Aku menghubungi Papi, memintanya datang ke apartemen tanpa sepengetahuan Mami. Jika hanya ijab kabul, aku yakin Papi akan menyetujuinya.
"Aline, ini gila. Kamu meminta Papi untuk menikahkan kalian saat ini juga. Sementara tanggal pernikahan kamu sudah ditetapkan. Lelucon apa ini?"
"Papi, Anya mencintai Arkana sejak awal kami kuliah. Apa mungkin Aline tega melihat Anya kehilangan satu-satunya cinta, Papi?"
Aku mengandalkan kemampuan merayu yang biasanya ampuh. Lelaki tersayang di hadapan ini, tidak pernah menolak apa pun yang aku inginkan. Mungkin itu sebabnya kenapa aku sering berbuat sesuka hati, karena ada Papi yang selalu membela.
Papi menghela napas panjang. "Kamu ini, selalu bisa membuat Papi mengikuti keinginan sekonyol apa pun itu.
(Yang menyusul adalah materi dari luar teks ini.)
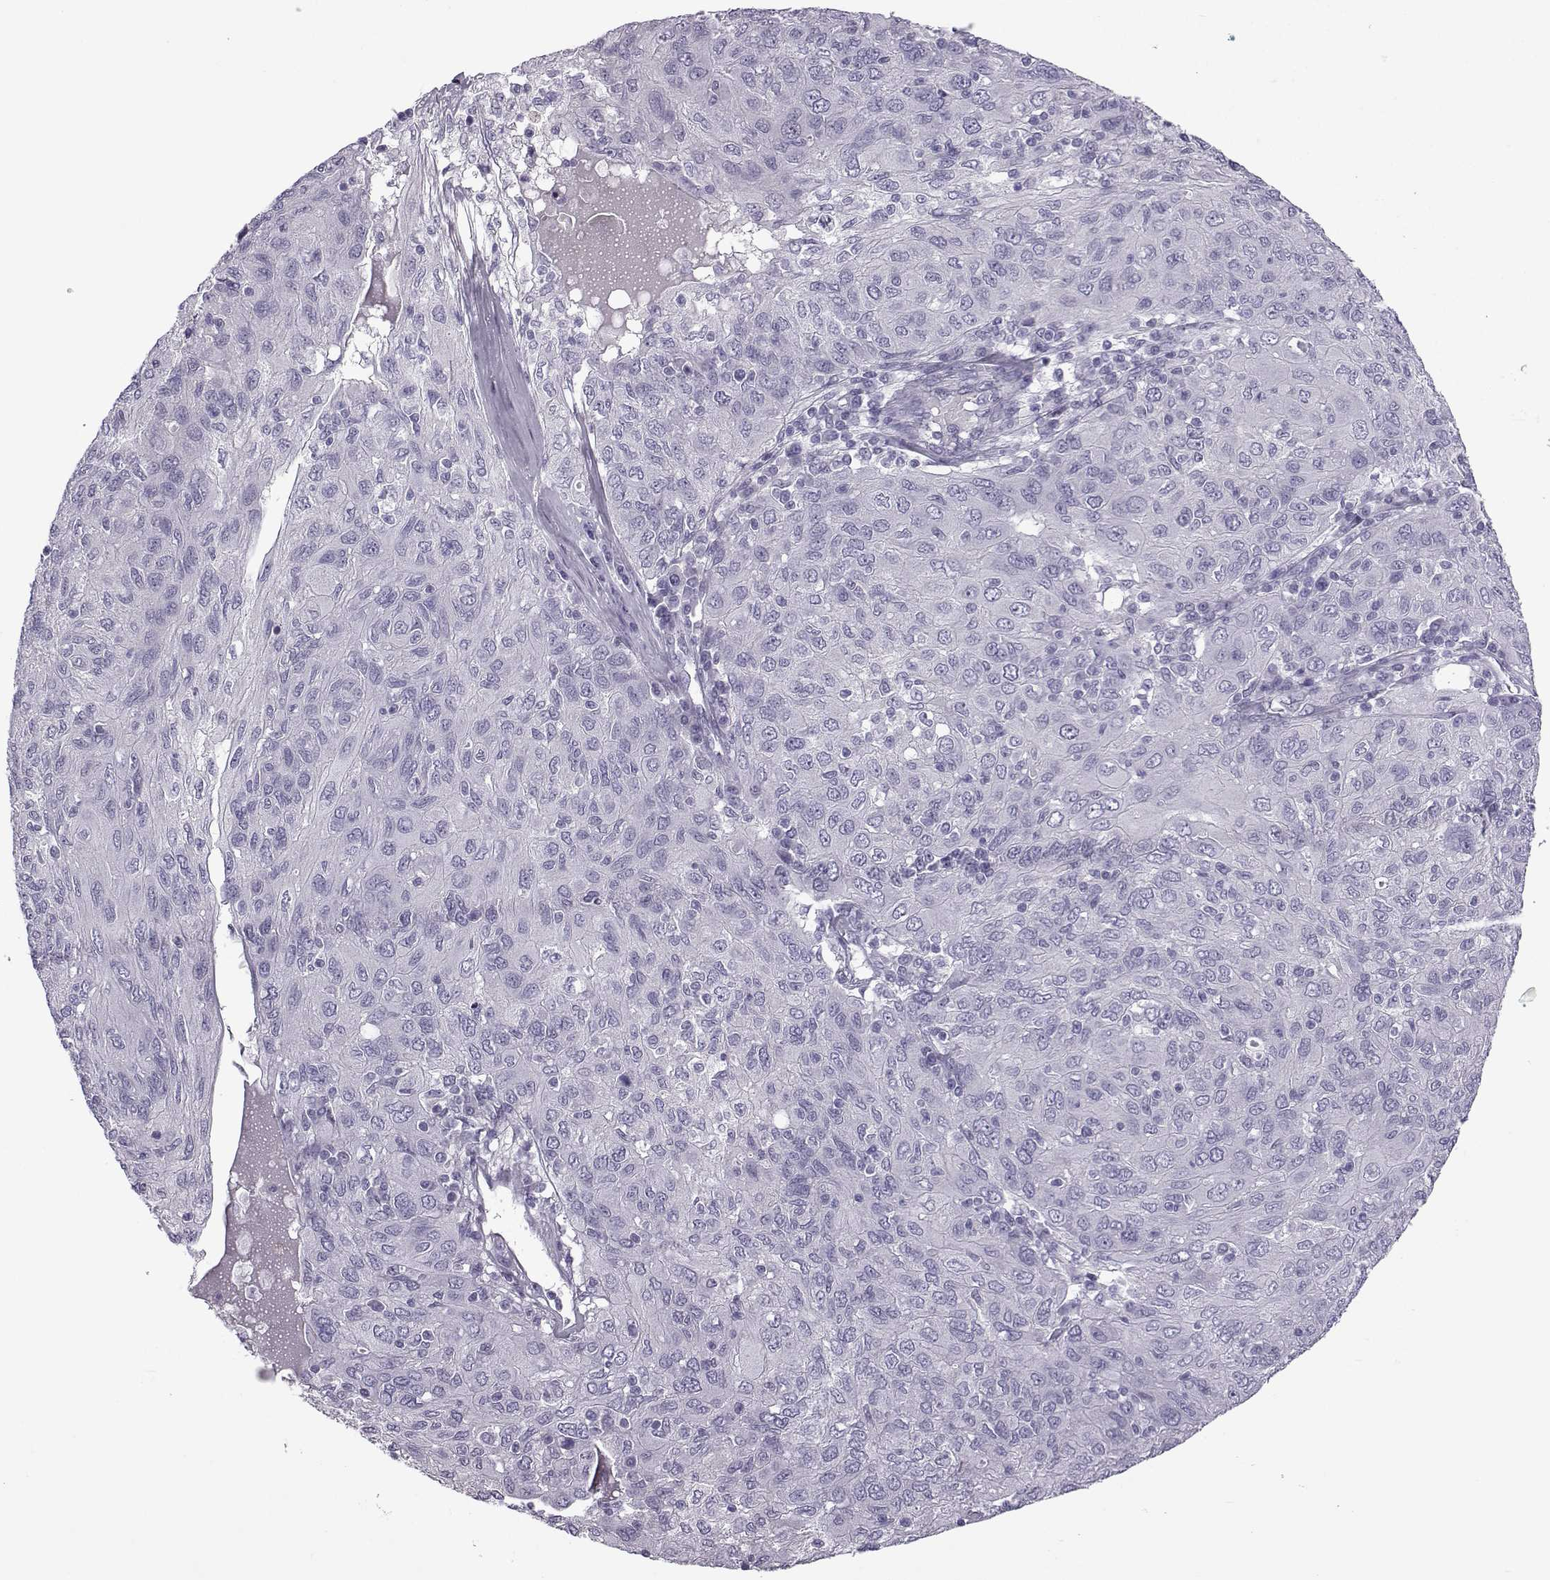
{"staining": {"intensity": "negative", "quantity": "none", "location": "none"}, "tissue": "ovarian cancer", "cell_type": "Tumor cells", "image_type": "cancer", "snomed": [{"axis": "morphology", "description": "Carcinoma, endometroid"}, {"axis": "topography", "description": "Ovary"}], "caption": "The histopathology image exhibits no significant staining in tumor cells of ovarian endometroid carcinoma.", "gene": "OIP5", "patient": {"sex": "female", "age": 50}}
Mana lelaki itu? Suruh menghadap Papi!"
"Ayo kita langsung naik ke atas, Pi. Mereka sudah menunggu Papi."
Aku menggenggam erat tangan Papi. Berceloteh riang seperti saat masa remaja, membahas prestasi yang kuukir dengan gemilang. Menjadi kebanggaan Papi.
"Kamu?" Papi terlihat terkejut saat melihat Bram.
"Pak Hasan? Anda papinya Zeline?" Bram langsung mendekat dan menyalami tangan Papi.
"Papi kenal Bram?" tanyaku heran.
"Tentu saja. Papi merestui hubungan kalian. Mana tuan kadinya?"
Aku menghembuskan napas lega. Berarti Bram punya reputasi yang baik di mata Papi.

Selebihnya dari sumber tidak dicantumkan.